Expert Statement (Dr. Sara Lindner, Ghostwriting‑Coach):
„Ein Großteil meiner Kunden sind nicht Faulenzer, sondern Perfektionisten mit hohen Ansprüchen, die sich Hilfe holen, um keine Abstriche bei Methodik oder Sprache zu machen.“
Wie funktioniert das Schreibenlassen konkret?
- Anfrage & Themenklärung
Studierende senden Frist, Seitenzahl, Leitfaden. Seriöse Anbieter beantworten binnen 24 Stunden und schlagen Autor*innen mit Fachabschluss vor. - Exposé & Gliederung
Der Ghostwriter erstellt ein Outline mit Zielsetzung, Hypothesen, Methodik. Kunde prüft, gibt Feedback. - Kapitelweise Lieferung
Forschung, Literaturreview, Methodenteil, Ergebnisse – jeweils mit Quellennachweisen.

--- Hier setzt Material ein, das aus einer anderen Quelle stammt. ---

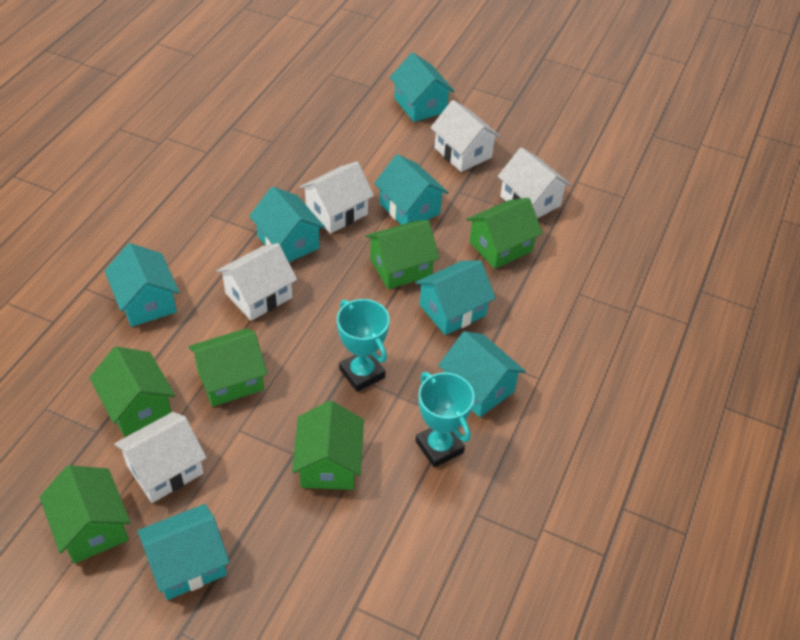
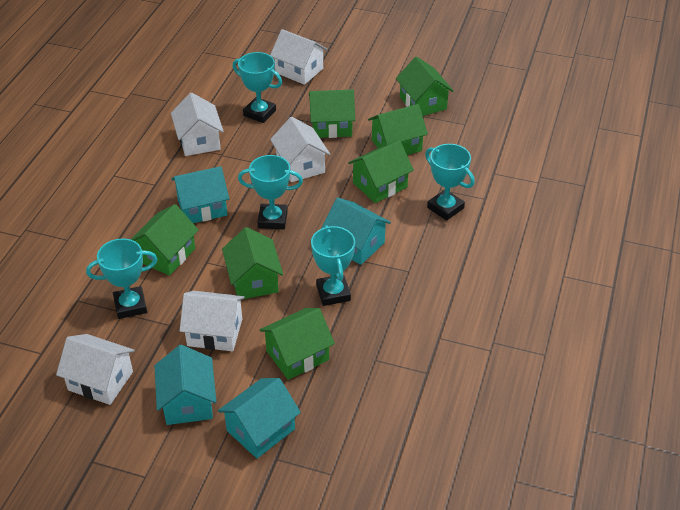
green house: [40,465,131,564] [90,346,175,437] [188,328,268,407] [292,401,364,490] [366,220,440,289] [466,198,543,269] = 6 -> [131,204,199,276] [222,227,283,299] [260,308,335,380] [309,90,355,138] [348,140,414,203] [368,104,428,155] [396,57,454,116] = 7
turquoise house: [105,243,180,327] [138,504,230,600] [249,187,325,262] [374,154,449,225] [390,53,455,122] [415,260,496,335] [438,331,526,417] = 7 -> [154,345,216,425] [171,166,229,223] [218,378,301,459] [321,198,391,265] = 4
turquoise trophy: [337,299,390,392] [416,372,475,468] = 2 -> [86,238,158,319] [233,52,282,123] [238,155,303,229] [311,225,355,306] [425,144,475,221] = 5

Nach jedem Abschnitt erfolgt Rücksprache. - Plagiats‑ und Qualitätscheck
Turnitin‑Report (<10 % Similarity) und ggf. Grammatik‑Tool (Grammarly). Bei Abweichungen Überarbeitung. - Finale Abgabe & Revisionen
Zwei bis drei kostenlose Korrekturschleifen sind branchenüblich. Endfassung im .docx‑ und PDF‑Format. - Eigenrevision durch Studierende
Verantwortungsvolle Nutzer lesen, verstehen, passen Stil an und bereiten sich auf Kolloquium vor.
Preise liegen zwischen 40 und 70 €/Seite; Expresszuschläge können +50 % betragen. Teilzahlungen (30 % / 30 % / 40 %) gelten als seriöser Standard.
Fazit – Zwischen Tabu und Lösung
Ghostwriting bleibt ein Spannungsfeld: offiziell verpönt, faktisch verbreitet. Die Zunahme komplexer Studienordnungen, Nebenjobs und psychischen Belastungen treibt Studierende in eine Ecke, in der Outsourcing verlockend erscheint. Wichtig ist, den Prozess transparent und verantwortungsvoll zu gestalten:
- Offene Debatte statt Stigma: Hochschulen sollten Coaching‑Modelle und Schreibzentren ausbauen.
- Klare Regeln: Studierende müssen verstehen, wo Hilfe endet und Betrug beginnt.
- Selbstreflexion: Wer outsourced, trägt Verantwortung, den Stoff zu beherrschen.
Eine „Bachelorarbeit schreiben lassen“ ist also nicht per se Schummelei, sondern oft ein Symptom überlasteter Lernrealitäten. Anstatt das Thema zu tabuisieren, sollte das Bildungssystem Wege entwickeln, Studierende besser zu unterstützen – damit die Entscheidung für oder gegen Ghostwriting auf echten Alternativen basiert und nicht auf verzweifeltem Zeitmangel.